* _Input data_
*** Begin section ***
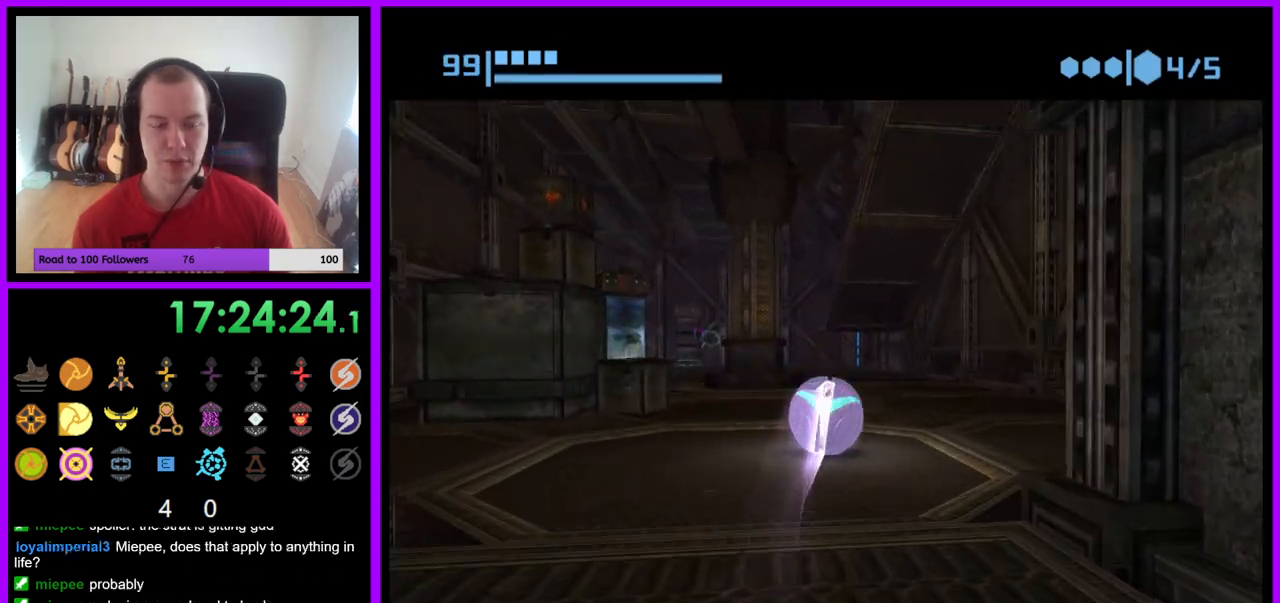
{"buttons": [], "left_stick": "up-left", "right_stick": "center", "events": [[283, "B", "up"], [350, "left_stick", "up-left"]]}
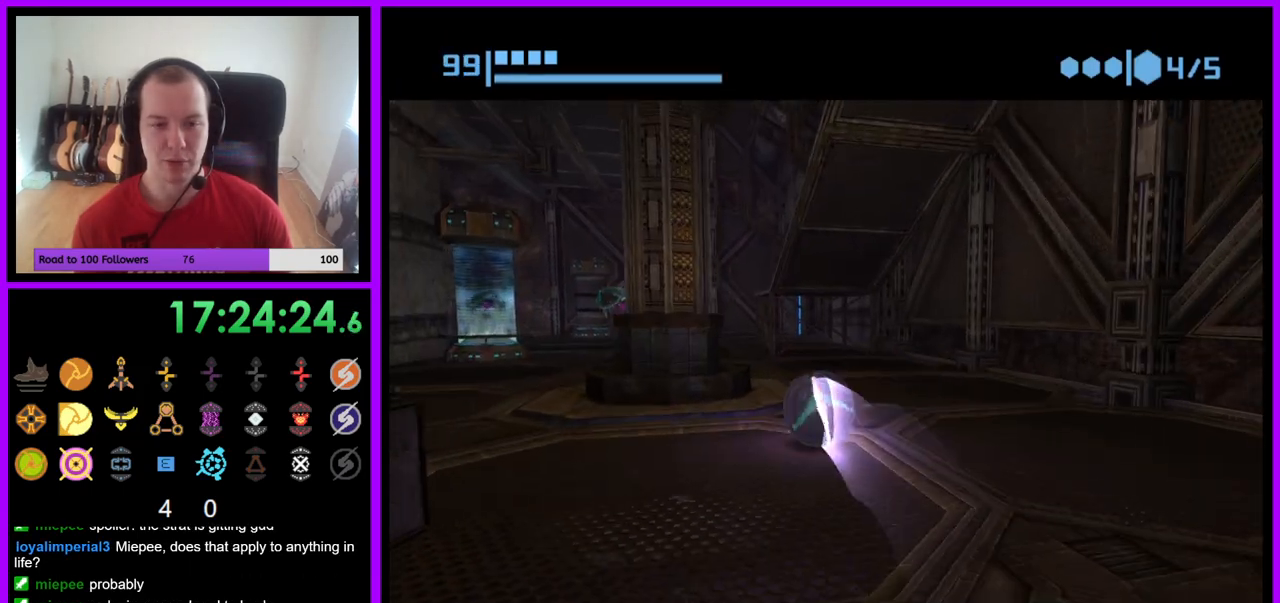
{"buttons": [], "left_stick": "up", "right_stick": "center", "events": [[67, "left_stick", "up"]]}
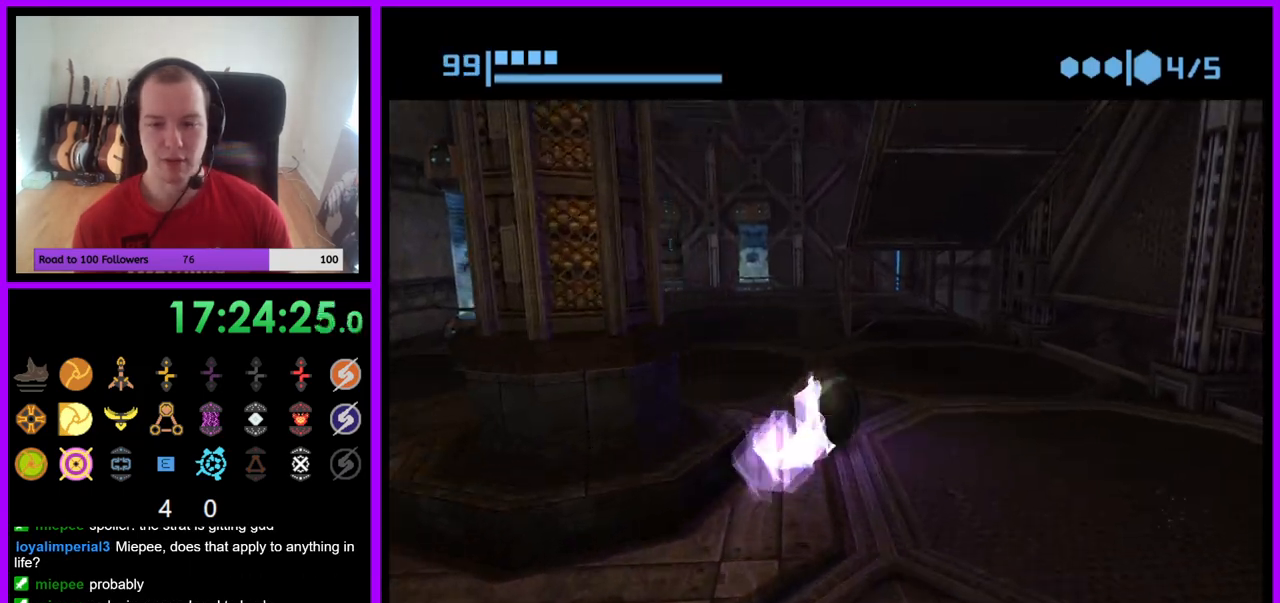
{"buttons": [], "left_stick": "up", "right_stick": "center", "events": []}
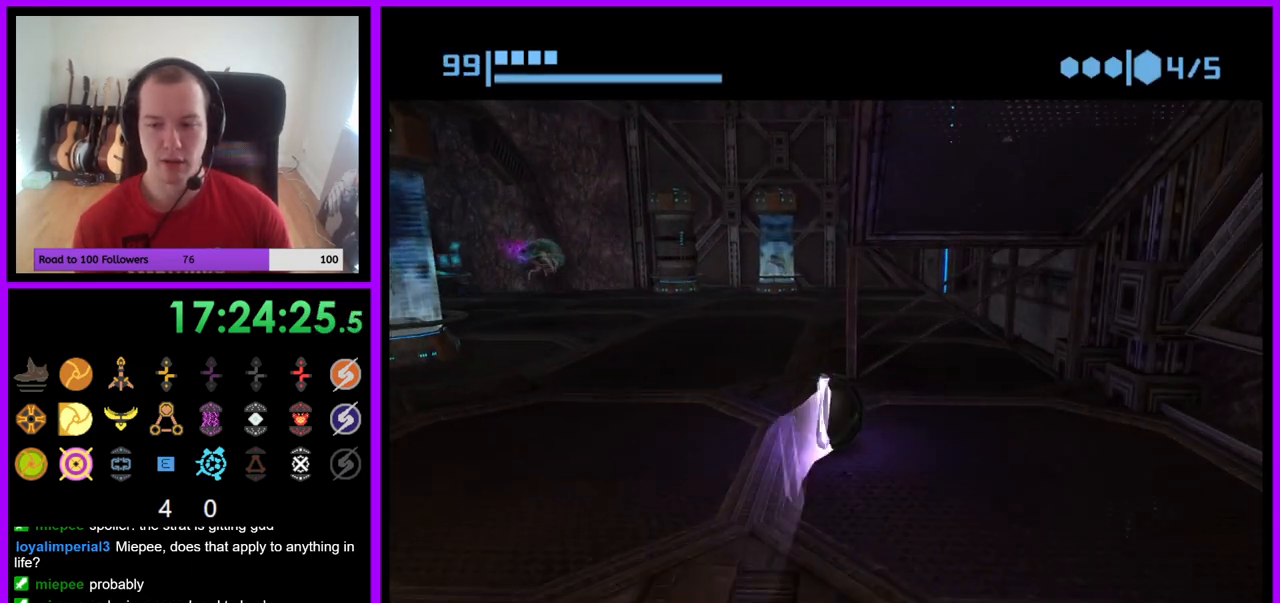
{"buttons": [], "left_stick": "left", "right_stick": "center", "events": [[317, "left_stick", "center"], [383, "left_stick", "down-left"], [433, "left_stick", "left"]]}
*** End section ***
* _What is being asked_
Wherever a picture appears in the material above, skip it and copy the rest without change.

* _Answer section_
{"buttons": [], "left_stick": "up-left", "right_stick": "center", "events": [[283, "B", "up"], [350, "left_stick", "up-left"]]}
{"buttons": [], "left_stick": "up", "right_stick": "center", "events": [[67, "left_stick", "up"]]}
{"buttons": [], "left_stick": "up", "right_stick": "center", "events": []}
{"buttons": [], "left_stick": "left", "right_stick": "center", "events": [[317, "left_stick", "center"], [383, "left_stick", "down-left"], [433, "left_stick", "left"]]}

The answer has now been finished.